Les quantités et la performance réglementaire
Certaines quantités ne sont pas librement choisies : elles découlent d'une performance à atteindre. C'est le cas de l'épaisseur d'un isolant, qui se déduit de la résistance thermique visée par la relation e = R × λ, où λ est la conductivité thermique déclarée du produit. En construction neuve, l'arbitrage se fait dans le cadre de la réglementation environnementale RE2020, qui fixe des exigences de résultat sur des indicateurs globaux plutôt que des épaisseurs paroi par paroi. En rénovation, les seuils de résistance thermique conditionnant l'éligibilité aux dispositifs d'aide portent sur l'isolation posée.
Conséquence de métré : l'épaisseur d'isolant se fixe avant le métré, à partir de l'étude thermique, et non l'inverse. Chiffrer une surface d'isolant sans épaisseur arrêtée revient à chiffrer un produit indéterminé, et l'écart de prix entre deux épaisseurs est loin d'être négligeable.
Glossaire technique
- Métré
- Opération consistant à déterminer les quantités d'ouvrages et de matériaux d'un projet à partir des plans et des descriptifs, dans les unités du marché.
- Surface nette
- Surface brute de l'ouvrage diminuée des ouvertures et parties non traitées, selon la convention de déduction retenue au marché.
- Taux de chutes
- Majoration appliquée à la quantité théorique pour couvrir les découpes, le calepinage et les rebuts. Variable selon le format, la pose et la géométrie.
- Calepinage
- Organisation graphique de la pose d'un revêtement : sens, décalage, point de départ, traitement des rives. Détermine directement le taux de chutes.
- Rendement
- Surface couverte par unité de produit, en m²/L pour une peinture. Donnée du fabricant, mesurée sur support de référence, souvent optimiste sur support neuf absorbant.
- Entraxe
- Distance entre axes de deux montants successifs d'une ossature. Détermine le nombre de montants et relève, pour les plaques de plâtre, du NF DTU 25.41.
- Raccord
- Décalage vertical nécessaire pour aligner le motif de deux lés de papier peint successifs. Augmente la hauteur utile de chaque lé et donc la consommation.
- DPGF
- Décomposition du prix global et forfaitaire : pièce du marché portant le détail des ouvrages, des quantités, des unités et des prix unitaires.

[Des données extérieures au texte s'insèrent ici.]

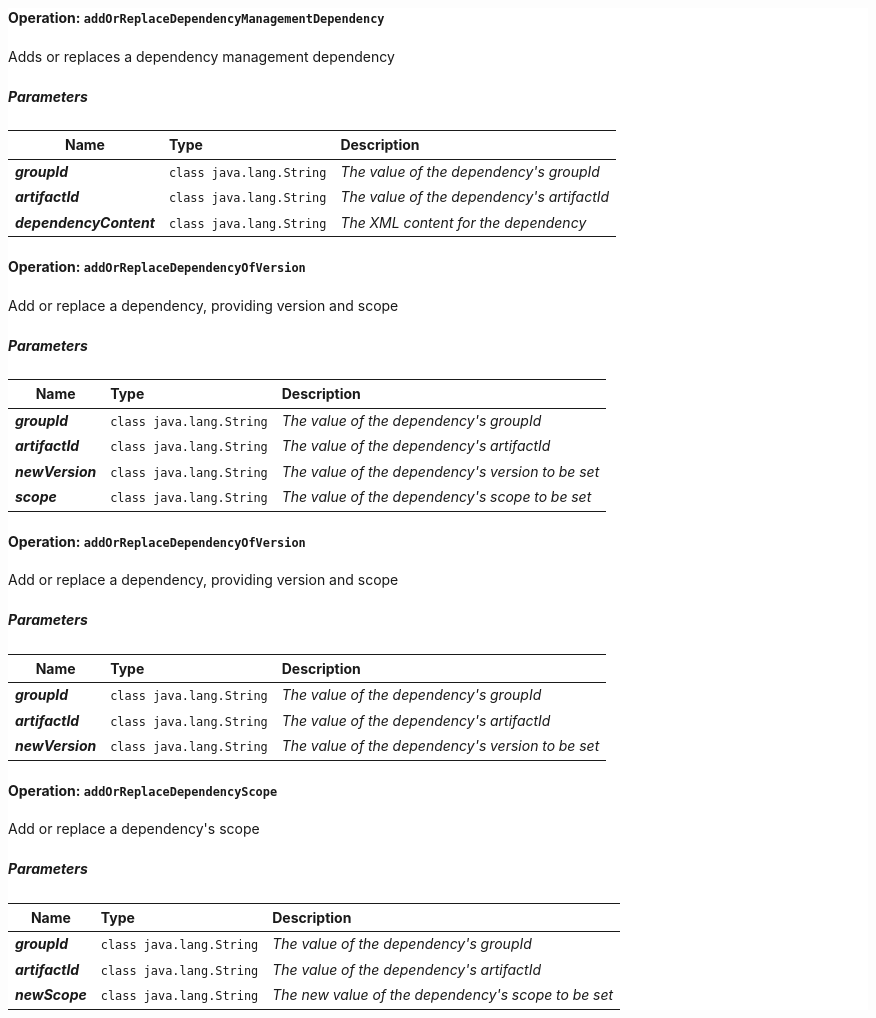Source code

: #### Operation: `addOrReplaceDependencyManagementDependency`

Adds or replaces a dependency management dependency

##### Parameters

| Name        | Type           | Description  |
| ------------|:---------------|:-------------|
| ***groupId*** | `class java.lang.String` | *The value of the dependency's groupId* |
| ***artifactId*** | `class java.lang.String` | *The value of the dependency's artifactId* |
| ***dependencyContent*** | `class java.lang.String` | *The XML content for the dependency* |

#### Operation: `addOrReplaceDependencyOfVersion`

Add or replace a dependency, providing version and scope

##### Parameters

| Name        | Type           | Description  |
| ------------|:---------------|:-------------|
| ***groupId*** | `class java.lang.String` | *The value of the dependency's groupId* |
| ***artifactId*** | `class java.lang.String` | *The value of the dependency's artifactId* |
| ***newVersion*** | `class java.lang.String` | *The value of the dependency's version to be set* |
| ***scope*** | `class java.lang.String` | *The value of the dependency's scope to be set* |

#### Operation: `addOrReplaceDependencyOfVersion`

Add or replace a dependency, providing version and scope

##### Parameters

| Name        | Type           | Description  |
| ------------|:---------------|:-------------|
| ***groupId*** | `class java.lang.String` | *The value of the dependency's groupId* |
| ***artifactId*** | `class java.lang.String` | *The value of the dependency's artifactId* |
| ***newVersion*** | `class java.lang.String` | *The value of the dependency's version to be set* |

#### Operation: `addOrReplaceDependencyScope`

Add or replace a dependency's scope

##### Parameters

| Name        | Type           | Description  |
| ------------|:---------------|:-------------|
| ***groupId*** | `class java.lang.String` | *The value of the dependency's groupId* |
| ***artifactId*** | `class java.lang.String` | *The value of the dependency's artifactId* |
| ***newScope*** | `class java.lang.String` | *The new value of the dependency's scope to be set* |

- Marché à prix global et forfaitaire
- Régime dans lequel le prix est dû quelle que soit la quantité réellement mise en œuvre, l'entreprise étant réputée avoir vérifié les quantités.
- Marché au métré
- Régime dans lequel les quantités réellement exécutées sont constatées et réglées au fur et à mesure sur la base de prix unitaires.
- NF P 03-001
- Cahier des clauses administratives générales applicable aux marchés privés de travaux de bâtiment. Référence contractuelle usuelle des modes de métré, applicable si le marché la vise.